Petrolio in mare al largo di Termoli, sversamento di mille litri

Preoccupazione al largo di Termoli per uno sversamento di idrocarburi nel campo petrolifero offshore Rospo Mare gestito dalla Edison.

Uno sversamento di mille litri di idrocarburi si è verificato ieri al largo di Termoli, nei pressi delle piattaforme del campo petrolifero offshore Rospo Mare gestito dalla Edison. A segnalare la chiazza è stato in tarda serata l’equipaggio della nave di stoccaggio Alba Marina. Immediatamente sono scattate le procedure d’emergenza con i mezzi antinquinamento coordinati dall’alto da un velivolo della Guardia Costiera. La chiazza è stata isolata con le apposite panne di contenimento e separata dall’acqua con le sofisticate apparecchiature rec-oil.  L’emergenza, secondo la Direzione Marittima di Abruzzo e Molise, sarebbe rientrata. Come sottolinea Luciano Pozzolano dalla Guardia Costiera:

Né i sommozzatori, né il sorvolo con i mezzi aerei hanno rilevato altre chiazze di greggio nei paraggi della piattaforma per l’estrazione del petrolio Rospo Mare al largo delle coste adriatiche tra Vasto e Termoli.

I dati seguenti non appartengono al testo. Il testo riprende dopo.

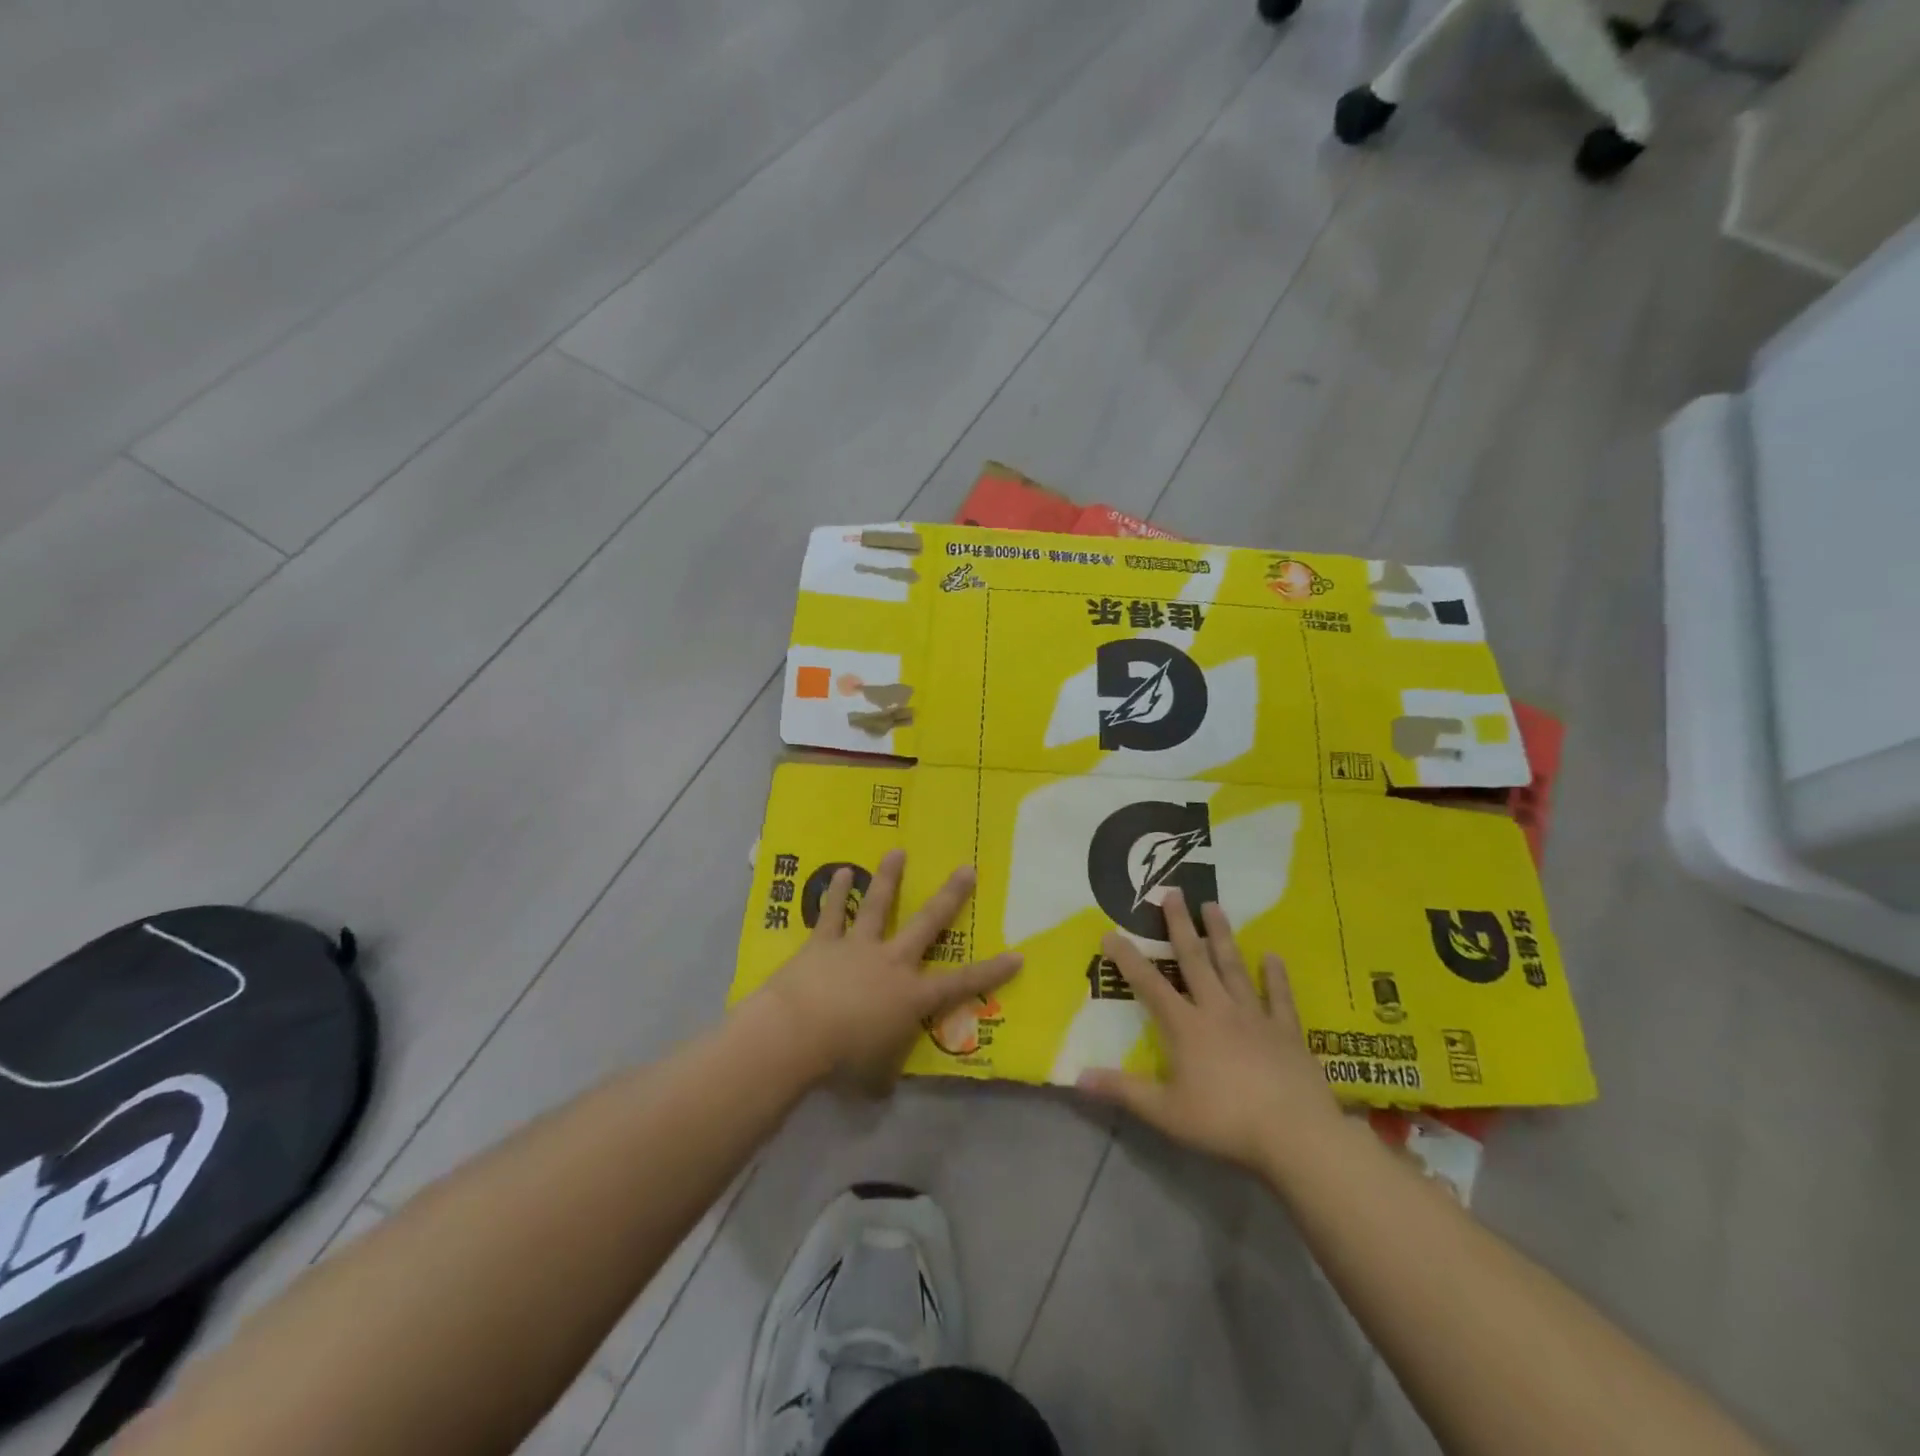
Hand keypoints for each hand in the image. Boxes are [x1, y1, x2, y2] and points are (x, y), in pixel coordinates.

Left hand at [754, 849, 1022, 1091]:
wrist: (798, 1032)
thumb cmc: (843, 1060)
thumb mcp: (874, 1077)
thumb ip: (884, 1073)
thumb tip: (884, 1085)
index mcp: (912, 996)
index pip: (962, 983)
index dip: (991, 971)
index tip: (1017, 955)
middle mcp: (892, 962)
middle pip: (927, 923)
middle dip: (950, 896)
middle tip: (967, 869)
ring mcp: (858, 946)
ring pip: (878, 905)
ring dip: (889, 877)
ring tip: (897, 851)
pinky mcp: (824, 942)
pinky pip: (832, 913)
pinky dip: (835, 893)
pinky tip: (838, 873)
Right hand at [1076, 891, 1343, 1175]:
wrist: (1295, 1135)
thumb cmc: (1225, 1122)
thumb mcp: (1165, 1112)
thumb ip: (1122, 1091)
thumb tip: (1078, 1077)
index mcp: (1186, 1027)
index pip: (1149, 985)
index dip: (1128, 959)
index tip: (1111, 932)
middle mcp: (1217, 1010)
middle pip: (1195, 960)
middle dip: (1180, 926)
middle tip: (1173, 892)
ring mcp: (1255, 1017)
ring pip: (1234, 967)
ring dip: (1222, 936)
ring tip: (1213, 906)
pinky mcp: (1286, 1031)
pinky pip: (1280, 997)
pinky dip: (1276, 976)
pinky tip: (1272, 956)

Resta tuttavia la preoccupazione di ambientalisti e cittadini per un incidente dalle dinamiche ancora poco chiare e che potrebbe ripetersi con conseguenze più devastanti. Il WWF ricorda infatti che è già la seconda volta in otto anni che si verifica uno sversamento nell’area. Ciononostante si continua a trivellare in Adriatico, aprendo addirittura a nuove esplorazioni, come quelle concesse alla multinazionale irlandese Petroceltic. Il presidente di Legambiente Abruzzo Angelo Di Matteo chiede chiarezza sulle dinamiche dell’incidente:

Occorre accertare al più presto le cause, individuare i responsabili, verificare il livello delle misure di sicurezza attive sulle piattaforme e sulla nave di appoggio, e valutare infine gli eventuali danni ambientali. I rischi delle attività di estrazione, stoccaggio e trasporto degli idrocarburi sono sempre più evidenti e devono far riflettere sul tentativo di deriva petrolifera che, fortemente propagandata nella proposta di Strategia Energetica Nazionale, il ministro Passera vuole impartire al Belpaese.

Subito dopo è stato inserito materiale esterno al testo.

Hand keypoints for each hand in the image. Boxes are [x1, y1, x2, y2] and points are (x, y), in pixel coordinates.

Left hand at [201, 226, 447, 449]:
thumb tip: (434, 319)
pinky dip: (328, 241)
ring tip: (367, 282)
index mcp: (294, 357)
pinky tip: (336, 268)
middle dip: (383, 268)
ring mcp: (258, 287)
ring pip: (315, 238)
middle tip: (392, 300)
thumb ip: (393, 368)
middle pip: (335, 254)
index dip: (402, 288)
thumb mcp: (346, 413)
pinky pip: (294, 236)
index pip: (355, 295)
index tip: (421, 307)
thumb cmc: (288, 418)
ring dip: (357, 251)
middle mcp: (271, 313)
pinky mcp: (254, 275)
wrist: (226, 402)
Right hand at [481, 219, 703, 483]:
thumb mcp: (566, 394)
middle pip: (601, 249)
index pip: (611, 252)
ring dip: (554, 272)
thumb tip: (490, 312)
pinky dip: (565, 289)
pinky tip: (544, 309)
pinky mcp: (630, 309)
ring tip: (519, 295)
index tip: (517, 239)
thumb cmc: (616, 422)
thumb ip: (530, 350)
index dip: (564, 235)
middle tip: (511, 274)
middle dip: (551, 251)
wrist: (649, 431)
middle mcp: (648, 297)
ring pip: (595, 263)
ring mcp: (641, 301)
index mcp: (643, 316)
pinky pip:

Intanto i danni dello sversamento sono già ben visibili sulla fauna locale, a dispetto delle rassicurazioni delle autorità locali. Il WWF Abruzzo pubblica le foto di diversi gabbiani sporchi di greggio e lancia un appello su Facebook:

Con ogni probabilità se non aiutati questi animali moriranno per intossicazione (per ingestione del petrolio) o per ipotermia (per il piumaggio sporco non più isolante). Ne abbiamo visti diversi in poche decine di minuti.